Por el otro lado, sería visto como un triunfo histórico de la justicia y un paso crucial en la lucha contra la impunidad de las élites. Para muchos, significaría que “nadie está por encima de la ley”, y validaría las denuncias de quienes han argumentado la existencia de redes de poder y manipulación en torno al expresidente. Restauraría cierta confianza en la independencia y capacidad del sistema judicial para impartir justicia, incluso en casos de alta complejidad política, y podría abrir la puerta a la exigencia de más investigaciones y acciones judiciales contra otras figuras políticas o militares relacionadas con el expresidente.
—Pero, independientemente del sentido del fallo —intervino el ilustre profesor Gregorio Montebell—, el caso Uribe es un termómetro de la profunda polarización que vive Colombia. La reacción de la sociedad, tanto de quienes se sienten representados por la norma como de quienes la perciben como una imposición injusta, es un reflejo de la crisis de confianza en las instituciones y la dificultad para construir consensos básicos. La sentencia no solo decidirá la suerte de un expresidente, sino que también tendrá un impacto definitorio en la dinámica política, social y judicial del país, y pondrá a prueba la resiliencia de su democracia y la capacidad de sus instituciones para navegar en medio de la controversia.

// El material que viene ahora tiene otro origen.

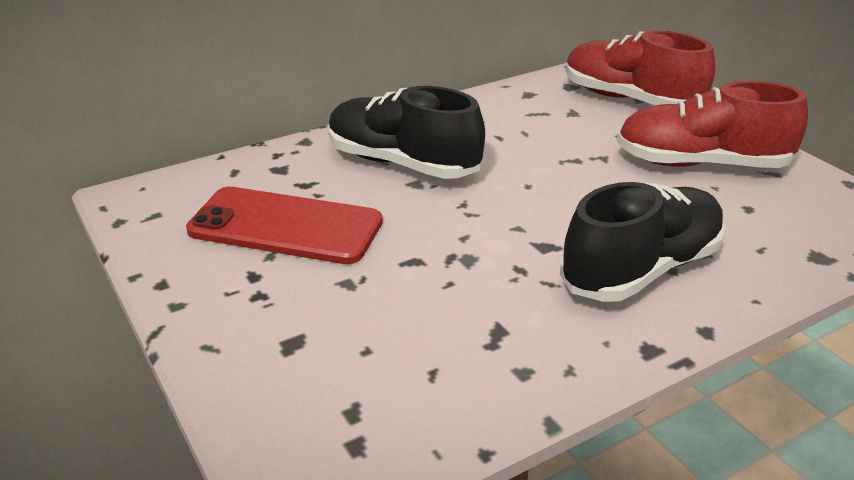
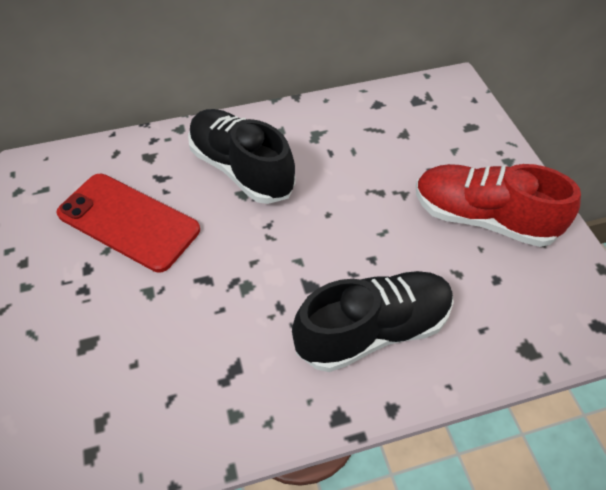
camera: 15 degrees right, 20 degrees up
(630, 100) = (460, 127): red shoe -> none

—De acuerdo —respondió Mastersondí—; la condena, más que la absolución, llevaría la polarización a un nivel sin precedentes; la sociedad se dividiría aún más entre quienes apoyan el fallo como un acto de justicia y quienes lo denuncian como una conspiración. La reacción violenta o la desobediencia civil podrían poner a prueba la estabilidad democrática del país, y el Gobierno tendría que garantizar el cumplimiento de la ley sin exacerbar aún más las tensiones. Se sentaría un precedente histórico en Colombia: un antes y un después en la relación entre el poder político y la justicia, especialmente en casos de figuras de tan alto nivel.
—En nuestro país —continuó Montebell—, cualquier llamado a la norma o sanción es percibido como un acto de injusticia y genera una resistencia profunda; es un síntoma de la desinstitucionalización y la desconfianza que permea diversos sectores de la sociedad colombiana, y se exacerba en el ámbito político. Aquí se da por hecho que las decisiones no valen si la gente vocifera y patalea. Como el silbato del árbitro, que precede al alegato, porque todo aquí es debatible y rebatible; hasta para el infractor y el delincuente pillados in fraganti, que se niegan a aceptar lo indefensable: «Pero yo estaba era trabajando; pero si fue un accidente; pero juequequejueque…». Y se cree que gana el que tenga más barra, la que haga más bulla, la que encarame más, que asalte, que desbarate, y se insultan y se dan en la jeta…
pero el marcador sigue igual. Ni con la ayuda del VAR los jugadores ni los hinchas terminan por aceptar las decisiones ni la norma, y se intenta cambiar la realidad a punta de pataleo. Yo sí considero a la juez Sandra Heredia, porque si en el fútbol no hay acuerdo, que cuenta con el VAR, a ella le queda más jodido. Amanecerá y veremos, dijo el ciego. Esperemos que por fin haya mesura y acatamiento a la justicia.